C'est l'analyse passionnante de ce livre faite par mon « ami » babeliote Hulot, qui m'a incité à lire ce livre, tout en commençant au préalable par le Que-sais-je de Jacques Rougerie, spécialiste éminent de cette période décédé récemment.

Le livre de Rougerie était pour moi une étape indispensable, car le récit de Lissaragay, long de près de 500 pages, est extrêmement dense et exhaustif.

L'auteur, Prosper-Olivier Lissaragay est un journaliste, qui était présent lors des événements, et a participé à la défense de Paris lors de l'arrivée
de l'armée dite des « Versaillais », armée aux ordres d'Adolphe Thiers qui avait pris le pouvoir de l'Assemblée Nationale réunie à Versailles. Proscrit, il avait fui à Londres, et c'est là qu'il a écrit, se servant à la fois de ses souvenirs, du recueil des témoignages de Communards exilés en Angleterre ou en Suisse, mais aussi en examinant une masse énorme de documents relatifs à cette période.
Le livre a été publié une première fois en 1876, et avec des remaniements et ajouts en 1896, l'édition que j'ai eue en main.

Et de ce fait, lectrice ou lecteur, accroche-toi, ça en vaut la peine, car c'est, précédé de la narration de la débâcle de l'armée française face à l'armée prussienne de Bismarck, de la chute de Napoléon III, un récit presqu'au jour le jour, mais passionné et passionnant de l'avènement et de la chute de la Commune de Paris. Parfois, on se perd un peu dans les détails, parfois, l'auteur se laisse entraîner à la vindicte ou au mépris, mais il faut le prendre comme ça, c'est un récit engagé et courageux.

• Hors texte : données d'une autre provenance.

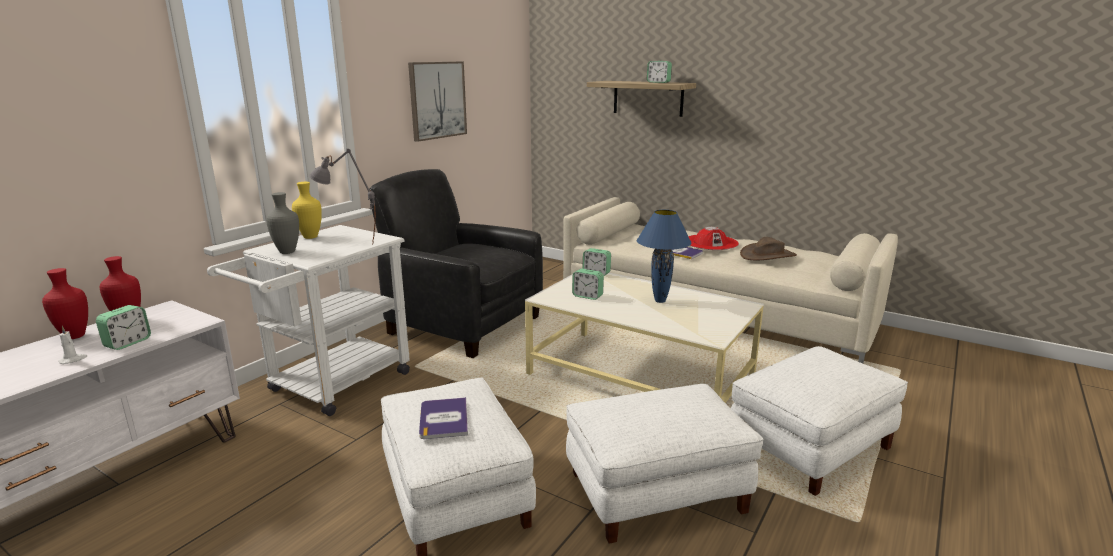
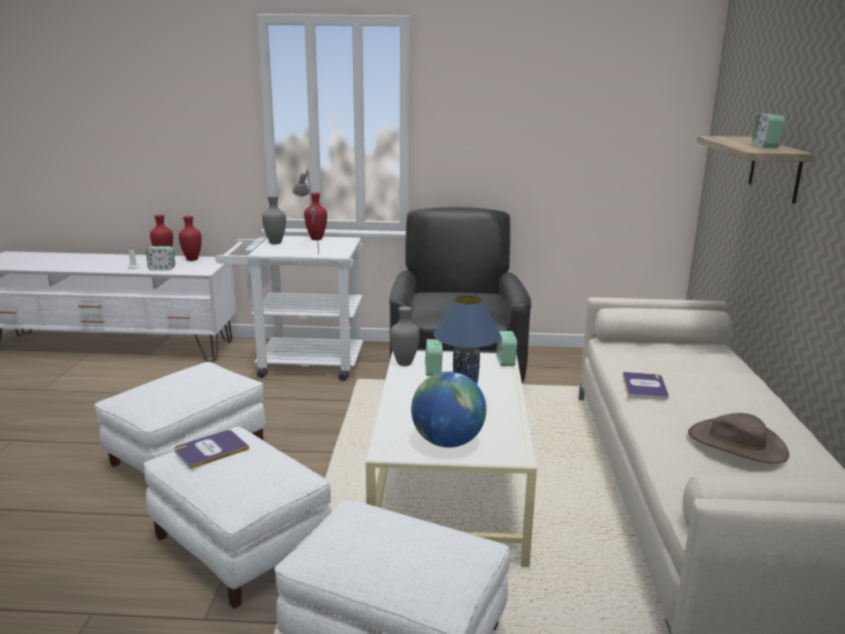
camera: 60 degrees right, 0 degrees up
yellow vase [292,182,322,239] -> red vase [304,192,327,240]
picture [408,62,467,142] -> none
book [419,397,468,439] -> book moved to [174,430,249,469]
red hat [688,227,739,250] -> none
none -> grey vase [390,306,420,366]
none -> globe [411,372,486,448]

Je ne vais pas résumer ce qui est raconté dans le livre, mais vous faire part de mes impressions et sentiments.

D'abord, je ne savais pas que ça a été si court, la Commune de Paris, un peu plus de deux mois seulement. Et pourtant deux mois porteurs d'avenir, car l'ampleur des mesures prises, effacement de la dette des petits commerçants et ouvriers, éducation pour tous, égalité homme-femme, etc..impressionne.

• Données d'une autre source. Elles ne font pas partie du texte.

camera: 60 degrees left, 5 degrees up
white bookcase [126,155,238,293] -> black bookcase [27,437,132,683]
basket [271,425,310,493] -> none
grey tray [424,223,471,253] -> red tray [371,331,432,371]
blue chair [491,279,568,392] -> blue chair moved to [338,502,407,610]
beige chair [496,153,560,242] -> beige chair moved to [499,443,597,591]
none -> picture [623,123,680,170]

Mais j'ai découvert aussi à quel point ce mouvement, dans lequel beaucoup ne voulaient pas de chef, était divisé, par exemple entre des partisans d'une gouvernance plutôt autoritaire et ceux qui voulaient une démocratie directe (ça résonne encore chez nous en 2022, ne trouvez vous pas); combien certains, avec lesquels l'auteur n'est pas tendre, parlaient beaucoup et agissaient peu; enfin combien l'impréparation, les tergiversations de toutes sortes que décrit Lissaragay, n'ont pas permis aux Communards de s'organiser et de résister longtemps à l'offensive des Versaillais, malgré leur courage incroyable.

Et puis, il avait raison, ce peuple de Paris, de ne pas être d'accord avec une capitulation indigne devant la Prusse, et de vouloir garder ses canons et ses soldats de la garde nationale, soldats qu'au passage Thiers refusait de payer, et de ce fait de se révolter ce 18 mars 1871 pour garder ses canons et sa garde nationale, dans le but de se défendre.

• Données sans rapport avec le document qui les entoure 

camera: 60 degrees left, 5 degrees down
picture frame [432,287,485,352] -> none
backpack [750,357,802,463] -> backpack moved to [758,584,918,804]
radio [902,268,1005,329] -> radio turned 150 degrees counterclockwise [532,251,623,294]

Et puis, le récit de la répression est bouleversant, écoeurant, une répression inique menée par Thiers, des massacres inouïs des populations civiles, une préfiguration, je trouve, des horreurs des guerres du 20ème siècle, des entassements horribles dans les abattoirs(« le sang coula aux abattoirs, dans les cirques » nous dit Rimbaud), sur les pontons, des déportations de masse, des procès sommaires, et j'en passe. Et aussi, il faut noter tous les récits partiaux et malveillants d'écrivains et de journalistes qui ont fait passer les gens de la Commune pour des brutes et des sauvages, alors que, par exemple, les responsables de la Commune avaient édicté des consignes strictes, certes pas toujours suivies, pour le respect des prisonniers.

Mais, paradoxalement, si j'ai bien compris, c'est aussi cet épisode qui confortera l'avènement de la République et l'abandon complet de l'idée du rétablissement de la Royauté ou de l'Empire, République qui proclamera bien tard, en 1880, l'amnistie totale des Communards.

Enfin, je suis ressorti de cette lecture avec l'idée que la Commune a sans nul doute payé le prix fort pour ses idées novatrices en matière d'égalité, d'éducation, de décentralisation des pouvoirs, bref, tous ces thèmes encore bien d'actualité.

Évidemment, un témoignage indispensable à qui veut comprendre cet épisode emblématique, je trouve, de l'Histoire de France.